**DOCUMENT SEGMENT**
__________________________________________________

Saturday, January 08, 2005

Just Observing

Just Observing

Take any citizen of this United States, make them mad enough about something that's going on, and they WILL do something about it. Next thing you know, your ass is grass and they're the lawnmower. Key words there are "mad enough". Here in San Diego, there are three things in the city that officials know not to fool with: Balboa Park which includes the Old Globe Theater and the San Diego Zoo, Presidio Park, and the ceremonial entrance to the city, 163 as it passes Balboa Park. 163 is a freeway...two lanes on each side, center median has grass and trees as do both sides, and it passes under the old arches of the Laurel Street bridge. Laurel Street starts down at Harbor Drive. Land at the airport--which is downtown--drive up Harbor Drive, bear left and you're on Laurel St which is a dead straight uphill run into Balboa Park, where it ends. On the way, the first main intersection is Pacific Highway. Turn right, stay with it, and you run straight into the entrance of Seaport Village. Turn left, stay with it and you'll pass on your right Old Town where San Diego began, and continue on Pac Hwy where you'll cross Seaworld Drive and you're on Mission Bay Drive. Very cool. Anyway....

People get mad and they act. This can lead to very interesting results. In my own case, there was a book on the art and craft of writing reviewed in the LA Times that I wanted. No bookstore in this city carried them and I knew it. Made me mad. Said to myself, "The only way you can get a book like that in this town is if you own the bookstore." That did it. I opened a bookstore for writers. What I thought I'd do is get those books, set in my office and read them, and if a writer should wander in and want one, I'd just sell it to them. Simple.

Next thing I knew the writers took over, and suddenly there were poetry readings and workshops and the store was too small. So moved up the street, and that store wasn't big enough. Moved next door to a bigger storefront and stayed there. A SDSU professor/publisher took the back half and the writers took the front half. Before selling it to a poet/screenwriter guy because I had no time to write and had just decided to co-author a novel with a former Navy SEAL who wandered in one day (St Martin's Press in NYC published it), between us, we had launched a literary magazine, workshops galore, potluck dinners with readings of all kinds, author's parties/signings, a writers conference (San Diego Writers' Conference--look it up at www.writersconference.com-- and had one hell of a good time for ourselves. All because I got mad as hell one afternoon because I couldn't get a book on writing.

__________________________________________________

[A run of records]
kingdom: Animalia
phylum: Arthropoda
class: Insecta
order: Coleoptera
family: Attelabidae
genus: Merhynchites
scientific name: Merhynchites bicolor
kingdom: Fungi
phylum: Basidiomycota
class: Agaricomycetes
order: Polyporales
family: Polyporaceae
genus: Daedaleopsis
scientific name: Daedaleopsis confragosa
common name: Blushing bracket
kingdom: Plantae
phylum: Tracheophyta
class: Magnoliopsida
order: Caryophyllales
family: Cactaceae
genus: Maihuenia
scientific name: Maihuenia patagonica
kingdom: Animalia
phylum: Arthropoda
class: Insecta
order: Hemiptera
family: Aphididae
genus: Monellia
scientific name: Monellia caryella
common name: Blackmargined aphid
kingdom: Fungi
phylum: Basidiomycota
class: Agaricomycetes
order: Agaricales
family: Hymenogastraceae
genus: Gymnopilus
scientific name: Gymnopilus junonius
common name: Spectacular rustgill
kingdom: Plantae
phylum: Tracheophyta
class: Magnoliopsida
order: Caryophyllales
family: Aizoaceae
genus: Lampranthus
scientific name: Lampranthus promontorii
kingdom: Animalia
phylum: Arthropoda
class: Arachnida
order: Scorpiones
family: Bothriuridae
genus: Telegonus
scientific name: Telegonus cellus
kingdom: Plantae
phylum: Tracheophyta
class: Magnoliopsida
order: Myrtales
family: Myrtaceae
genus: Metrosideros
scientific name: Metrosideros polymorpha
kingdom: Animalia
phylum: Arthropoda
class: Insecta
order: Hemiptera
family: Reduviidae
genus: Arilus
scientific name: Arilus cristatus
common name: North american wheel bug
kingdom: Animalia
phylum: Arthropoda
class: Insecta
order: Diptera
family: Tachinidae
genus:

__________________________________________________

**EXERCISES TO COMPLETE**
1. Answer these questions about the blog post on San Diego and the writers' bookstore:
(a) Under the arches of which bridge does 163 pass?
(b) In which newspaper was the book on the art and craft of writing reviewed?
(c) Which publisher put out the novel co-authored with a former Navy SEAL?
2. Carry on the blog post about San Diego and the writers' bookstore, starting right after its last sentence.

**THE RESPONSES**
1.
(a) The old Laurel Street bridge.
(b) The LA Times.
(c) St Martin's Press in NYC.

2.
The first author who spoke at Marsh Cassidy's workshop in the first bookstore was David Brin, the S/F writer. That man loves to talk about computers. :)

We'd barely gotten settled in the 3rd bookstore when David Brin and Greg Bear took the top S/F Hugo Awards nationally. The LA Times sent a reporter and a photographer to interview the pair of them. The Union and Tribune here ignored the whole thing. The artist, Ken Goldman, brought in a gorgeous painting of a field of yellow flowers for that occassion. We hung it above the bookshelves at the front. I took a photo of it. Next thing we had original paintings hung here and there, as well as the two gold records Don Dunn, a Motown songwriter who'd traveled the world with Elton John on tour, was awarded. Don ran a songwriting workshop at the bookstore. He wrote "Baby, It's Me" for Diana Ross, among a whole lot of other pieces. Will never forget the first time he walked in. He looked around, saw a mess of writers smoking, drinking coffe and carrying on around a table in the back part of the store we called The Haven, looked at me, and said, "What the hell kind of bookstore is this?!!!" He soon found out.

And because of the bookstore, the writers found out just how big a writing community there is here. The LA Times did articles about us, as did the television stations. Was interesting to note that our local papers, the San Diego Union and Evening Tribune did not. Took the first guy who looked in the window of the first store--a reporter from the Evening Tribune to discover us. Shortly another reporter from the ET came and wrote an article. A year later, the ET published it and by that time we were at the 3rd bookstore!

Writers can get books now. There's not a single bookstore in San Diego that doesn't have a large section on writing, agents, publishers and all, and that includes the chain bookstores.

The point is this: When offended by the corruption we're seeing in government...case in point, Ohio elections, Iraq and the mistreatment of our military, our taxes used for propaganda--Armstrong paid $250,000 to push No Child Left Behind for the administration when he's supposed to be a pundit--citizens will act. Just a matter of them getting fed up enough to get mad as hell. Don't ever think one person can't make a difference.

That's a wrap for Saturday...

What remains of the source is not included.